In 2006, Ewen found an old canvas
left to rot, and started painting on it, with homemade tools and some
paint found here and there. It was the start of
a serious relationship. After showing his work around the
Loire Valley, organizing and taking part in local exhibitions,
it was time to follow the way of the famous street artists who had
influenced him (Keith Haring, Basquiat, etc.), and to give his
career a big turn in the big city. He ended up choosing
Berlin, the well-known young and hip capital of Germany. A perfect
choice given his German roots, and the perfect place to start a real
career. His artistic originality needed such a creative place to
thrive, and it influenced his style with street art, new illustration
styles, fashion, outsider art, beer, and strange people.
Ewen’s
art is focused on black outlines; it’s very detailed and always
in search of the perfect curve (the perfect “groove”,
as he likes to call it), but it still looks deceptively simple.
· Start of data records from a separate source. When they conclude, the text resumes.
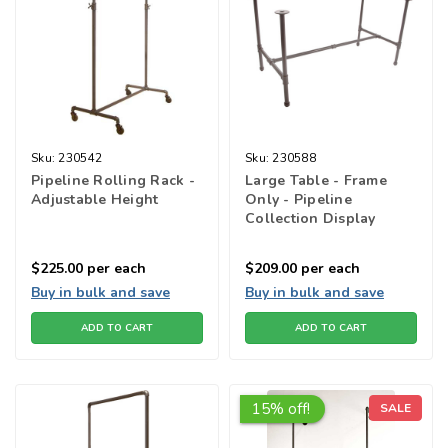
Sku:
230542
Sku:
230588
Pipeline Rolling Rack -
Large Table - Frame
Adjustable Height
Only - Pipeline
Collection Display
Tables
$225.00
per each
$209.00
per each
Buy in bulk and save
Buy in bulk and save
ADD TO CART
ADD TO CART
15% off!
SALE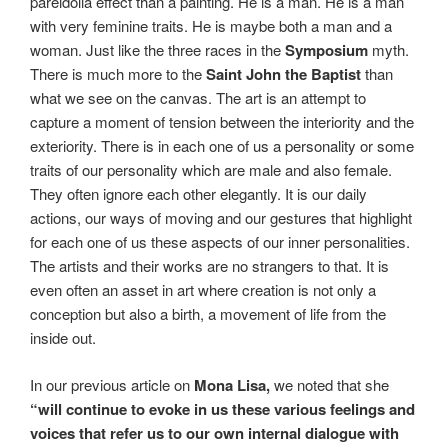
pareidolia effect than a painting. He is a man. He is a man
with very feminine traits. He is maybe both a man and a
woman. Just like the three races in the
Symposium
myth.
There is much more to the
Saint John the Baptist
than
what we see on the canvas. The art is an attempt to
capture a moment of tension between the interiority and the
exteriority. There is in each one of us a personality or some
traits of our personality which are male and also female.
They often ignore each other elegantly. It is our daily
actions, our ways of moving and our gestures that highlight
for each one of us these aspects of our inner personalities.
The artists and their works are no strangers to that. It is
even often an asset in art where creation is not only a
conception but also a birth, a movement of life from the
inside out.
In our previous article on
Mona Lisa,
we noted that she
“will continue to evoke in us these various feelings and
voices that refer us to
our own internal dialogue with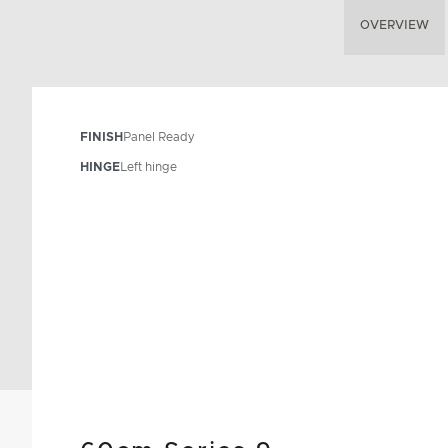
OVERVIEW
FINISH
Panel Ready
HINGE
Left hinge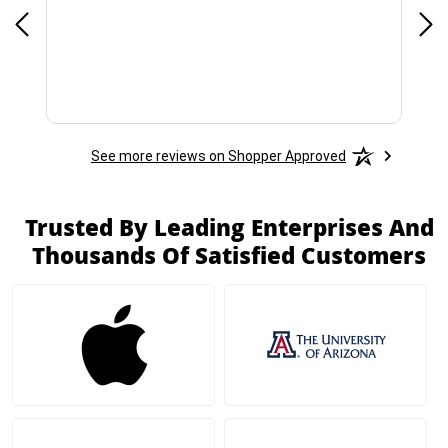
See more reviews on Shopper Approved
Trusted By Leading Enterprises And
Thousands Of Satisfied Customers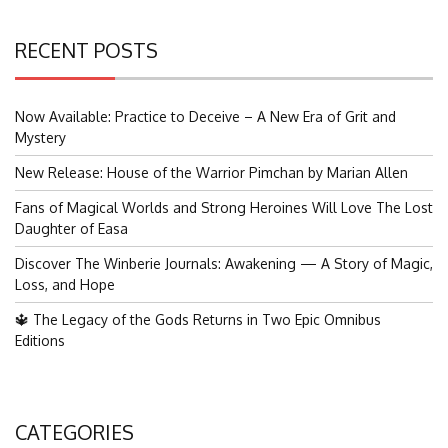
RECENT POSTS
Now Available: Practice to Deceive – A New Era of Grit and
Mystery
New Release: House of the Warrior Pimchan by Marian Allen
Fans of Magical Worlds and Strong Heroines Will Love The Lost
Daughter of Easa
Discover The Winberie Journals: Awakening — A Story of Magic,
Loss, and Hope
🔱 The Legacy of the Gods Returns in Two Epic Omnibus
Editions
CATEGORIES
Another aspect of his art is the use of bright colors to give a
”rock’n’roll” touch to his work, and to
serve as a reminder of the energy transported by the music he
likes to listen to. A work by Ewen is like a typical Berlin party, it
always intertwines several artistic mediums: it’s a painting
with its own music score and its own dance rhythm. Music plays
a large part in his creative process; it is a source of
ideas and energy for Ewen, and he enjoys
reproducing on canvas its inner life and rhythms – so it’s
no wonder that many of his pieces bear the names of songs.
Ewen
is interested in new forms of figurative expressions. His line is
soft and effective, a mix between figuration as you can find in
comics, and abstract elements. His paintings never lack humor,
and that's the message: don’t be so serious, breathe, enjoy
life and be rock’n’roll. Ewen's work depicts an urban
world no longer aware of its limits, and leading itself to
catastrophe. He describes the drifts and aberrations of consumerism
in a humorous way, and paints the destructive foolishness of busy
people addicted to fast food and smartphones. Like a child, he is
fascinated by the gigantic verticality and absurdity of our world.